The only additional requirement for reaching trophy status, Kuhn said, is surviving a few hunting seasons to grow into a trophy.

“This is in the Sandhills, not farm country. That is why we have big mule deer,” Kuhn confirmed. “We are very remote out here. That is where mule deer love to thrive ... in the remote areas.”

Much of the deer hunting in Sheridan County is spot-and-stalk, Kuhn said. The hunter can glass large areas in this mostly treeless terrain, where grassland has remained mostly intact because there is really no other choice. The soil is sandy and the rainfall sparse. Any soil disturbance can quickly evolve into a massive soil erosion problem. The ranchers run cattle and sometimes guide hunters on what typically are high-quality deer hunts.

Kuhn and Johnson were out very early in the morning, sitting in a good spot before first light.

“We got up early in the morning to sit and watch the sun come up and glass,” Kuhn remembered. “This particular morning, we were up high, and it was actually really foggy out. We had to wait for the fog to lift. We knew the area the (buck) was running in. We run a lot of game cameras. We knew he was in the area. We had seen him.”

Then, the sun bored down, and the fog burned away.

“Lo and behold, he was only about 450 yards from where we were sitting,” Kuhn said, “but we still waited an additional half-hour for the fog to clear.”

A successful stalk resulted in a 150-yard killing shot by Johnson.

“TrophyBucks”

KANSAS

Chautauqua County Whitetail

Hunter: Rusty Hernandez

Year killed: 2017

Score: 187 inches

Method: Firearm

The rolling hills of southeast Kansas is now considered one of the best trophy-deer areas in the Great Plains. That entire part of the state swarms with small farms, mixed crop and pasture lands interspersed with woodlands and a lot of whitetail deer.

It’s edge-cover hunting, and it’s good, especially where Rusty Hernandez of West Palm Beach, Florida, bagged a whitetail scoring 187 inches. Perhaps, the most interesting thing is, many more trophy bucks like that roam the rural areas here.

Jeff Brondige with Hickory Creek Outfitters in Howard guided the hunt. He said he already knew the deer. A year earlier, a hunter winged it with an arrow that struck its shoulder and mostly bounced off the shoulder blade.

“We get a lot of archery-wounded deer over the years, especially from a shoulder-blade hit,” Brondige pointed out. “It doesn’t get much penetration.
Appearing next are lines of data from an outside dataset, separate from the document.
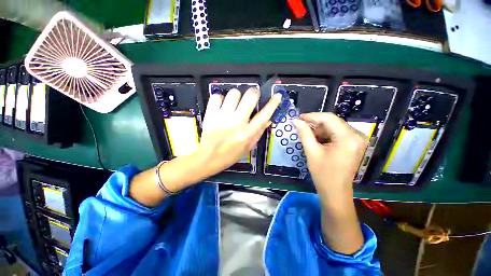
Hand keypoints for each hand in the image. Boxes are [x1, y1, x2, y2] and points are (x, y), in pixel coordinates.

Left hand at [198, 87, 281, 175]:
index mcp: (248, 133)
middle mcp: (237, 122)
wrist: (209, 158)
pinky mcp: (210, 114)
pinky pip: (217, 97)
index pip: (264, 114)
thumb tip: (268, 119)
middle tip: (252, 96)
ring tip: (235, 103)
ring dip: (237, 96)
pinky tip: (222, 106)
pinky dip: (220, 99)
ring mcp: (223, 117)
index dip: (273, 103)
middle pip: (250, 96)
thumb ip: (258, 132)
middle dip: (254, 92)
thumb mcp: (248, 147)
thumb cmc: (231, 155)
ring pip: (234, 93)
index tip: (277, 96)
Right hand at [292, 112, 367, 254]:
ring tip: (307, 134)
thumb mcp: (312, 152)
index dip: (312, 116)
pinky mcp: (354, 143)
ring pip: (334, 126)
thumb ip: (304, 133)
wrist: (335, 191)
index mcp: (348, 138)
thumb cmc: (323, 174)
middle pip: (333, 121)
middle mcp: (357, 135)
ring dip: (320, 129)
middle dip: (315, 123)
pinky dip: (326, 134)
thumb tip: (295, 121)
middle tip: (301, 126)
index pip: (329, 118)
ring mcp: (357, 139)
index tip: (299, 117)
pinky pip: (338, 133)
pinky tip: (317, 139)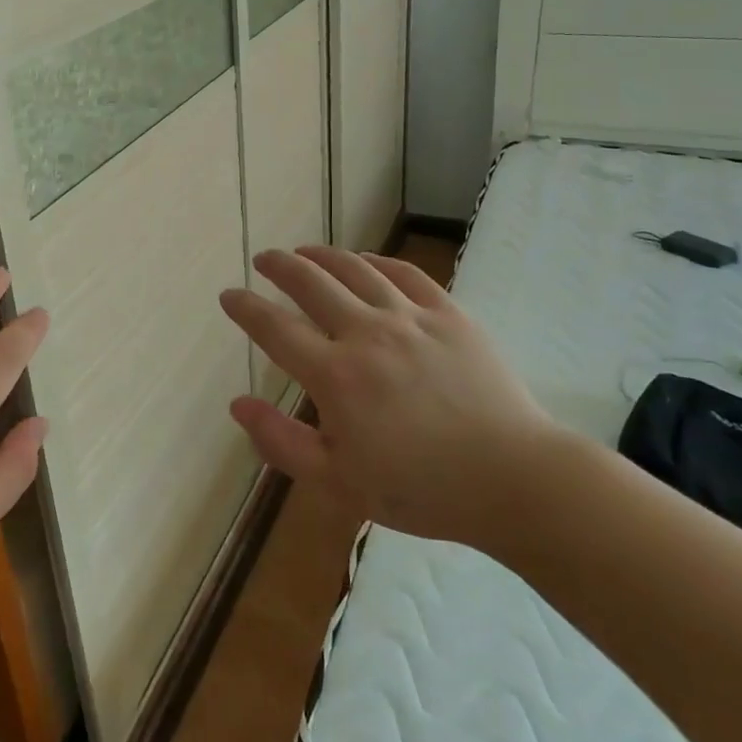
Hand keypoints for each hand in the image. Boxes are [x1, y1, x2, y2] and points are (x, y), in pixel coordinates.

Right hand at [220, 246, 562, 545]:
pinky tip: (366, 260)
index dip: (246, 308)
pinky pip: (406, 273)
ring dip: (323, 255)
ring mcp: (411, 318)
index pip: (275, 329)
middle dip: (280, 266)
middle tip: (264, 258)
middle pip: (311, 284)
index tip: (229, 295)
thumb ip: (281, 441)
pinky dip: (378, 260)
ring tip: (305, 252)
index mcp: (336, 376)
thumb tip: (238, 404)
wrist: (512, 479)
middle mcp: (367, 334)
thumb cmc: (420, 489)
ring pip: (356, 269)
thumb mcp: (337, 482)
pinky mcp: (449, 314)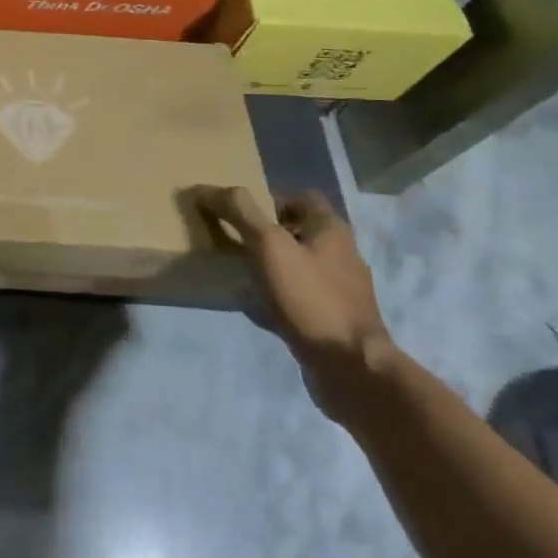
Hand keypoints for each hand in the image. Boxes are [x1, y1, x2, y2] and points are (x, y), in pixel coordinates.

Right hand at [199, 188, 394, 422]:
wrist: (350, 368)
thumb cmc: (310, 297)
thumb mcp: (269, 245)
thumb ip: (239, 212)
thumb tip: (206, 188)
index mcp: (331, 229)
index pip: (300, 197)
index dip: (268, 199)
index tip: (239, 213)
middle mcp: (341, 254)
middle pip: (297, 231)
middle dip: (265, 235)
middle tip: (232, 241)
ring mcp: (340, 289)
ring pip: (296, 265)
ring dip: (269, 266)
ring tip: (238, 274)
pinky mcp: (334, 319)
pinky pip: (299, 297)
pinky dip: (276, 297)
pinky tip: (255, 308)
It just cuts through some skin and hardly any muscle, or body cavity; so, it is, more or less, a flesh wound. They usually recover from it, more often than not.”

But this big buck was finally bagged during the firearms season last December.

Southeast Kansas gradually folds into the Flint Hills, that run from north to south across Kansas, crossing Cowley and Chautauqua counties before entering northern Oklahoma. These are mostly intact grasslands with topsoil so shallow, plowing for crop fields has never worked … fortunately. The environment takes on some of the characteristics of an Eastern woodland forest. Eleven species of oak trees grow here, and both deer and wild turkeys eat themselves to a gluttonous fatness on acorns that litter the ground.  The deer put on big antlers.

Hernandez got his shot when the buck just walked by, oblivious, he said. “The deer walked through chasing the does,” remembers Hernandez. “He just gave me the opportunity.”

And the deer are fattening up once again on the acorns this fall.